Lorsque l’on déchiffre les différents tableaux issus du rapport d’activité juridictionnelle rendu par le Conseil d’Etat pour l’année 2010, on s‘aperçoit que plus de la moitié des affaires (57%) ont été jugées par ordonnances, c’est-à-dire par une formation en juge unique. En effet, presque 5 000 requêtes (4 946 exactement) ont été le fruit d’une décision prise par une seul juge contre 3 677 jugées en formation de 3 juges et seulement 39 en assemblée.
Juge unique, juge inique ? –Le recours majoritaire au juge unique compromet l’idéal d’une justice rendue collégialement. Bien sûr, le contexte actuel démontre une insuffisance chronique de magistrats à laquelle s’ajoute une abondance toujours accrue du contentieux, néanmoins, le recours massif au juge unique n’est pas une solution de justice satisfaisante.
Isolé – La justice ne peut être rendue par un seul homme, isolé de ses pairs. Un juge isolé est un homme qui doute mais qui ne peut bénéficier de l’aide, de l’expérience et même de la hiérarchie de son corps. Le débat récurrent sur la solitude du juge d’instruction en matière pénale confirme ces critiques.
Risque d’erreur – Le juge unique ne peut user du délibéré pour confronter son appréciation. Il décide seul, sans concertation de ses pairs. De plus, il doit décider vite. Les procédures ayant recours à la formation à juge unique sont des procédures urgentes où les décisions doivent être prises parfois en 48 heures.

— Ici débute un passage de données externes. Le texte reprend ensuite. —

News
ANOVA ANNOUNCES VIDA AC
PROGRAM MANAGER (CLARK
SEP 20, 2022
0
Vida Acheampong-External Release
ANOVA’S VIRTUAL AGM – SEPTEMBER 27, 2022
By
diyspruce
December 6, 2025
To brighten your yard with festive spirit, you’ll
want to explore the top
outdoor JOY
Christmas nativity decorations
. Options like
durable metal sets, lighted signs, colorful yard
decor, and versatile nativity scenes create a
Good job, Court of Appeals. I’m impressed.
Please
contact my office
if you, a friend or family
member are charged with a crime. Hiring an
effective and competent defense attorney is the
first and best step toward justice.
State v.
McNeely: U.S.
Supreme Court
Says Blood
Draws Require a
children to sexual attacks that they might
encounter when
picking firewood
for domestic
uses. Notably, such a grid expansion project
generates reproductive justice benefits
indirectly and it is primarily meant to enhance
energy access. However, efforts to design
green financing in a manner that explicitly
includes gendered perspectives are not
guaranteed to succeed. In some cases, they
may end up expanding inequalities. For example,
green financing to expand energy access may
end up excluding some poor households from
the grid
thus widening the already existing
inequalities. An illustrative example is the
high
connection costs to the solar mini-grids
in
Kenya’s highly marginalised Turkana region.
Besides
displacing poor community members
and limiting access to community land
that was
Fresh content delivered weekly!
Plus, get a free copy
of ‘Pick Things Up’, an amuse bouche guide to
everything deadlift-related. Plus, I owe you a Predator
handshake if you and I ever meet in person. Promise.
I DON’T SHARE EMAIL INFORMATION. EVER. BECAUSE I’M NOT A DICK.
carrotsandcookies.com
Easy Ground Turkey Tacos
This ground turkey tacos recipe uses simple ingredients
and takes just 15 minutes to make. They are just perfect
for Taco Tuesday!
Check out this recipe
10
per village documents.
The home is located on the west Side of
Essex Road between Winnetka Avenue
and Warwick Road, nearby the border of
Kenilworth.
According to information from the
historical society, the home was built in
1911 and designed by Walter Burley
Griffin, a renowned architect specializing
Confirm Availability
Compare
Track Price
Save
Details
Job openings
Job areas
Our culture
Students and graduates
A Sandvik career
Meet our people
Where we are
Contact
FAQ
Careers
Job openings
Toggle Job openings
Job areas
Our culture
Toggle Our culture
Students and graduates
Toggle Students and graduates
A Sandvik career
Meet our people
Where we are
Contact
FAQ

Enclin à la partialité ou au manque d’indépendance – C’est un juge exposé qui ne peut se retrancher derrière le caractère collectif de la décision. Il peut ainsi faire l’objet de pressions et rendre la justice en se fondant sur des critères subjectifs et donc partiaux. Le juge unique est également plus exposé au contexte médiatico-politique dans lequel il rend sa décision. Il peut être influencé et suivre indirectement les directives politiques en cours notamment dans le contentieux relatif à la reconduite à la frontière.